Once the line with "line: (216, 75) -> (284, 45), removed" is found in the entries below, repeat it and each following line exactly, up to and including the line with "line: (409, 619)". Add no other lines.

EXERCISE INPUT:
=-=-=
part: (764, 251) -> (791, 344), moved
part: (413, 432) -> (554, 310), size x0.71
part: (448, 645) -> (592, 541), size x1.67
=-=-=
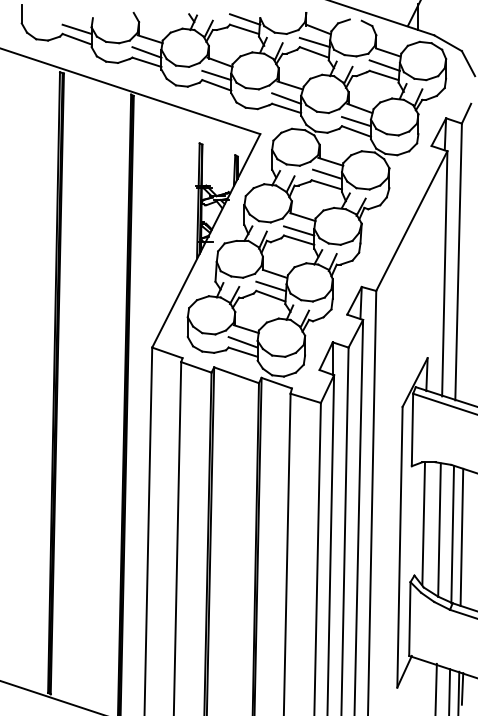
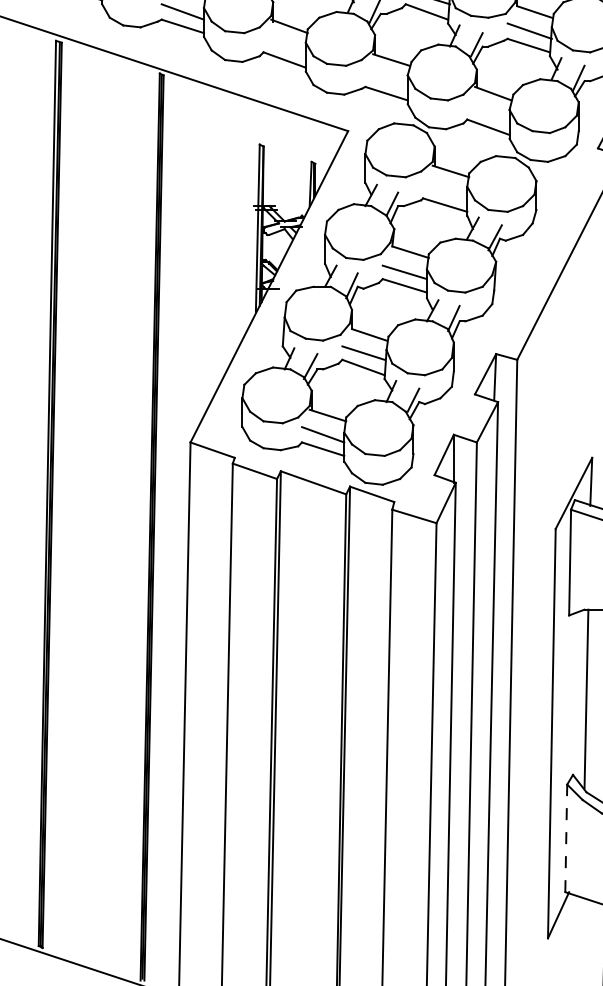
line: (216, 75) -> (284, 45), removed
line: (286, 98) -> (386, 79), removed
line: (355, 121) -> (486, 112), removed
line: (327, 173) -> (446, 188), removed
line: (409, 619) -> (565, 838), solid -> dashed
=-=-=
SOLUTION:
line: (216, 75) -> (284, 45), removed
line: (286, 98) -> (386, 79), removed
line: (355, 121) -> (486, 112), removed
line: (327, 173) -> (446, 188), removed
line: (409, 619) -> (565, 838), solid -> dashed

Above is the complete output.